*** RECORDS FOR THE TASK
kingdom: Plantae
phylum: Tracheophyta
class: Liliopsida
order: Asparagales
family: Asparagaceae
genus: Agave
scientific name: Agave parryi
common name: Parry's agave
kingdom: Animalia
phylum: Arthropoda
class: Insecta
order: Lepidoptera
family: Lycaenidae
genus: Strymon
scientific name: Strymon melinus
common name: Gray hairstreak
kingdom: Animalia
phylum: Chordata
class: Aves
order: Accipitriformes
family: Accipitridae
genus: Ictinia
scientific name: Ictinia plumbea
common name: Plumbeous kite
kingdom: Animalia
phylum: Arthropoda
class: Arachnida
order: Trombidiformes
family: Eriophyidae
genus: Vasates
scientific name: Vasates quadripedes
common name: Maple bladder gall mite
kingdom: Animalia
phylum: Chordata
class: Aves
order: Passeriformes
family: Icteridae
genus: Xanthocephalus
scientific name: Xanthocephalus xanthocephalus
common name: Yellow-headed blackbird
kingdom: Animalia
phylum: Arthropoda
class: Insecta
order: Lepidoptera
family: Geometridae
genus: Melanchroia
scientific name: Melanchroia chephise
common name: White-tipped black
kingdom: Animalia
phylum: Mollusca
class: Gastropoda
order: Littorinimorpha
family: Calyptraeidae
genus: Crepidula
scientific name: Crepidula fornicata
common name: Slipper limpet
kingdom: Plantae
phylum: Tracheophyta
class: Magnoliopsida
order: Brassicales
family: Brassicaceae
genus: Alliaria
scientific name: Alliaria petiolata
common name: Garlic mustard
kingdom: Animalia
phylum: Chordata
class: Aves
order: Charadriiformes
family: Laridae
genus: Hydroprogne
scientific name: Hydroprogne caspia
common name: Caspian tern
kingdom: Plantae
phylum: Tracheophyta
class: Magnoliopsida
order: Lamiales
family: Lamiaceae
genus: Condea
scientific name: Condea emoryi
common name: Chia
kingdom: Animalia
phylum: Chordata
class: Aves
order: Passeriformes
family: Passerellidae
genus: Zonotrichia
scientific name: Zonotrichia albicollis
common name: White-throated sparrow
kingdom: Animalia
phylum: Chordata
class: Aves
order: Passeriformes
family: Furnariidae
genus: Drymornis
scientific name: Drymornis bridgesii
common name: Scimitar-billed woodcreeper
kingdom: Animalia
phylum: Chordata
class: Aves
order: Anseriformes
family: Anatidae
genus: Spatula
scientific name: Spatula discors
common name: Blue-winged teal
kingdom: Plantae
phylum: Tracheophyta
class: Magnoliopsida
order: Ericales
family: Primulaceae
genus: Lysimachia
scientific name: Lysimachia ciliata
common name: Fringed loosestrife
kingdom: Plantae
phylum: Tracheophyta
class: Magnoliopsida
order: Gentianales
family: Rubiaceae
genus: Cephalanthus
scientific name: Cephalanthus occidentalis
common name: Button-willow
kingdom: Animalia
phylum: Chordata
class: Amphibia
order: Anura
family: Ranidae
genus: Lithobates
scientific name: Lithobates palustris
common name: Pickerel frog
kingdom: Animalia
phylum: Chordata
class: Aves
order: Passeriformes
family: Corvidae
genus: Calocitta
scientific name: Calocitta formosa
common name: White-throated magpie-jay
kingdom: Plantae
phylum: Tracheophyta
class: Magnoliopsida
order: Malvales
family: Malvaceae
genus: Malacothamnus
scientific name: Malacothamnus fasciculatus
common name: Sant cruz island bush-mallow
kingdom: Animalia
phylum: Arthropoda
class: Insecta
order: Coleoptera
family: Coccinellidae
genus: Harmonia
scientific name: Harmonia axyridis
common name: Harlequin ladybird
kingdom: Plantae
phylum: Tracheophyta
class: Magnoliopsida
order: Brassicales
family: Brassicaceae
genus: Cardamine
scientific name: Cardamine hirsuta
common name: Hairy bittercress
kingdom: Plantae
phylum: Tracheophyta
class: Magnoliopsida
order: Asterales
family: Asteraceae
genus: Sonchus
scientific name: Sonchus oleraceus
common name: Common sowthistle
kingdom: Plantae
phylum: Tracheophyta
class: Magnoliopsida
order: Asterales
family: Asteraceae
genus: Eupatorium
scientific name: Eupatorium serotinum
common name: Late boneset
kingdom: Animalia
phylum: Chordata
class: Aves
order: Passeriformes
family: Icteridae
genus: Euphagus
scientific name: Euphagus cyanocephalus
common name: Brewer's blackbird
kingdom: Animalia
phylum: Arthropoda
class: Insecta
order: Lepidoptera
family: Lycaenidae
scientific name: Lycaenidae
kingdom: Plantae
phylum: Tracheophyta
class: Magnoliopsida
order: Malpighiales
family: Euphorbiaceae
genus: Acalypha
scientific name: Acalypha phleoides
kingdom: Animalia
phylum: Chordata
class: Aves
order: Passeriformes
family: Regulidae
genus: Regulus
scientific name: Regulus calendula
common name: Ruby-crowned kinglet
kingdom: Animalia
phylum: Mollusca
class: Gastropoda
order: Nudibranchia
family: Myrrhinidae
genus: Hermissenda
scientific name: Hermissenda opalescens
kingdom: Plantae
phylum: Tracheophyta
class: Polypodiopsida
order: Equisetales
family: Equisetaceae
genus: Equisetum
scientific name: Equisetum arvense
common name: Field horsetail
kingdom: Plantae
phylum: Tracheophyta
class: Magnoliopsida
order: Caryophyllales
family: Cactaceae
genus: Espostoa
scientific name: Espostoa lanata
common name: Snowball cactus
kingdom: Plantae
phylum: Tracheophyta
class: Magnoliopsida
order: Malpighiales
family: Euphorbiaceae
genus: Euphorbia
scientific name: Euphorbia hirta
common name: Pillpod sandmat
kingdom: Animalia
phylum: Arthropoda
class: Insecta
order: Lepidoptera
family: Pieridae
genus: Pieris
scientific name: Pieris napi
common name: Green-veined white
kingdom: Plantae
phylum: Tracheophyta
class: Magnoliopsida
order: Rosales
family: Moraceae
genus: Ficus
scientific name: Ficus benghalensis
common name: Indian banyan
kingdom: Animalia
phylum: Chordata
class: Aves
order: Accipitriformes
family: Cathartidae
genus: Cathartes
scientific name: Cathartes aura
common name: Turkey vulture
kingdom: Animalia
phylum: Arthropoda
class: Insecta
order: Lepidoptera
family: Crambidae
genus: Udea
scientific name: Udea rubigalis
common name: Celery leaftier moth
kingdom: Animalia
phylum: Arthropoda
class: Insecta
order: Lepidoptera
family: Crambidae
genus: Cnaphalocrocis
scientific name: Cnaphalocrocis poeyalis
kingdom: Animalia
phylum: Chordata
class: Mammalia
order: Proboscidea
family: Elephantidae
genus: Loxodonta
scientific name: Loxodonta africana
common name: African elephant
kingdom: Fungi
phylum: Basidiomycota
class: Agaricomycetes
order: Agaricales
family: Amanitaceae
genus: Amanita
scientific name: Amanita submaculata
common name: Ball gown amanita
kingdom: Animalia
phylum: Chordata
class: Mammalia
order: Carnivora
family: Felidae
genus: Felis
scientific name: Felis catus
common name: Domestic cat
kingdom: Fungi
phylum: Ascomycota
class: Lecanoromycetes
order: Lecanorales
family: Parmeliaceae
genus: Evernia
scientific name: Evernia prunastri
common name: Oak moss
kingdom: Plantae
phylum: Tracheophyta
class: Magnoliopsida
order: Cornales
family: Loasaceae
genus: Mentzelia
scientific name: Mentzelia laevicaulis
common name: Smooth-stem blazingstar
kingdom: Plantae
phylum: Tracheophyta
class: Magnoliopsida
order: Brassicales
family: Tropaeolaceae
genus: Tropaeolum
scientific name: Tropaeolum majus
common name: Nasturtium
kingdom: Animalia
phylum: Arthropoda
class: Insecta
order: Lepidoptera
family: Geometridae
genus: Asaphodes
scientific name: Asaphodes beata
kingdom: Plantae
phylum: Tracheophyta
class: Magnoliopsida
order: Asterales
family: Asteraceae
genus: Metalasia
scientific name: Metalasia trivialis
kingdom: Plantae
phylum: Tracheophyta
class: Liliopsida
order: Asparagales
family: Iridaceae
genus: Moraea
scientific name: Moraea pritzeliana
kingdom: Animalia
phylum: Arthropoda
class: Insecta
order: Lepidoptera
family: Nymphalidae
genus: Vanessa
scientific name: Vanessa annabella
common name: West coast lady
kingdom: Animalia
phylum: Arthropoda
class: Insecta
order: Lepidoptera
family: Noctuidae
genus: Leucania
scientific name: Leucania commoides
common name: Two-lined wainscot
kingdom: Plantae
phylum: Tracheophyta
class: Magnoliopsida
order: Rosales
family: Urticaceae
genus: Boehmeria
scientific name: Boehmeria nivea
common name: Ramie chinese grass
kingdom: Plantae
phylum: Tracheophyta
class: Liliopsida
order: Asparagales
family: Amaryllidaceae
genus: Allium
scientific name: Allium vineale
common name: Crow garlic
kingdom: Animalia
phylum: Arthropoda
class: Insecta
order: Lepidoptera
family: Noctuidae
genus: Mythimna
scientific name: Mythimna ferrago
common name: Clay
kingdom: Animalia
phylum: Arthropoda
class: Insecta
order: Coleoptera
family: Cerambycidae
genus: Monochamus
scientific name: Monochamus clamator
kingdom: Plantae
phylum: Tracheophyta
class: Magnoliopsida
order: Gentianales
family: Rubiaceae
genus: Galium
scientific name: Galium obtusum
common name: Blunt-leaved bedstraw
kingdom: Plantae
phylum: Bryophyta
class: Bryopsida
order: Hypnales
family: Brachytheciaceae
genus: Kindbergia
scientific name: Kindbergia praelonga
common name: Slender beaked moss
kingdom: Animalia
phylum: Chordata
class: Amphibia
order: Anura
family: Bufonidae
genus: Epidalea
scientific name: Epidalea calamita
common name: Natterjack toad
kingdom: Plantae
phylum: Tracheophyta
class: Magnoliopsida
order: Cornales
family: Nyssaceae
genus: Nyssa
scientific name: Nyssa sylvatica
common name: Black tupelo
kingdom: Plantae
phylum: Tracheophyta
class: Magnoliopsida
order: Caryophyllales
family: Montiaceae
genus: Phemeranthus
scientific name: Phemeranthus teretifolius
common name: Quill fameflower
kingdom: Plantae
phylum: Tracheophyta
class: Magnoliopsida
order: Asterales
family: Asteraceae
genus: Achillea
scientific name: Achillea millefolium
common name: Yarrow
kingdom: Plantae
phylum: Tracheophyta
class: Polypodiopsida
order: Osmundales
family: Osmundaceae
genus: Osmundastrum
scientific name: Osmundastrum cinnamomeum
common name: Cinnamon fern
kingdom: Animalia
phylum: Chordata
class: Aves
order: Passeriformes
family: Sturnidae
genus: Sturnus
******
Return, unchanged, the lines of the records from the one containing "family: Accipitridae" through the one containing "family: Laridae", both included.

▶ CORRECT RESPONSE:
family: Accipitridae
genus: Ictinia
scientific name: Ictinia plumbea
common name: Plumbeous kite
kingdom: Animalia
phylum: Arthropoda
class: Arachnida
order: Trombidiformes
family: Eriophyidae
genus: Vasates
scientific name: Vasates quadripedes
common name: Maple bladder gall mite
kingdom: Animalia
phylum: Chordata
class: Aves
order: Passeriformes
family: Icteridae
genus: Xanthocephalus
scientific name: Xanthocephalus xanthocephalus
common name: Yellow-headed blackbird
kingdom: Animalia
phylum: Arthropoda
class: Insecta
order: Lepidoptera
family: Geometridae
genus: Melanchroia
scientific name: Melanchroia chephise
common name: White-tipped black
kingdom: Animalia
phylum: Mollusca
class: Gastropoda
order: Littorinimorpha
family: Calyptraeidae
genus: Crepidula
scientific name: Crepidula fornicata
common name: Slipper limpet
kingdom: Plantae
phylum: Tracheophyta
class: Magnoliopsida
order: Brassicales
family: Brassicaceae
genus: Alliaria
scientific name: Alliaria petiolata
common name: Garlic mustard
kingdom: Animalia
phylum: Chordata
class: Aves
order: Charadriiformes
family: Laridae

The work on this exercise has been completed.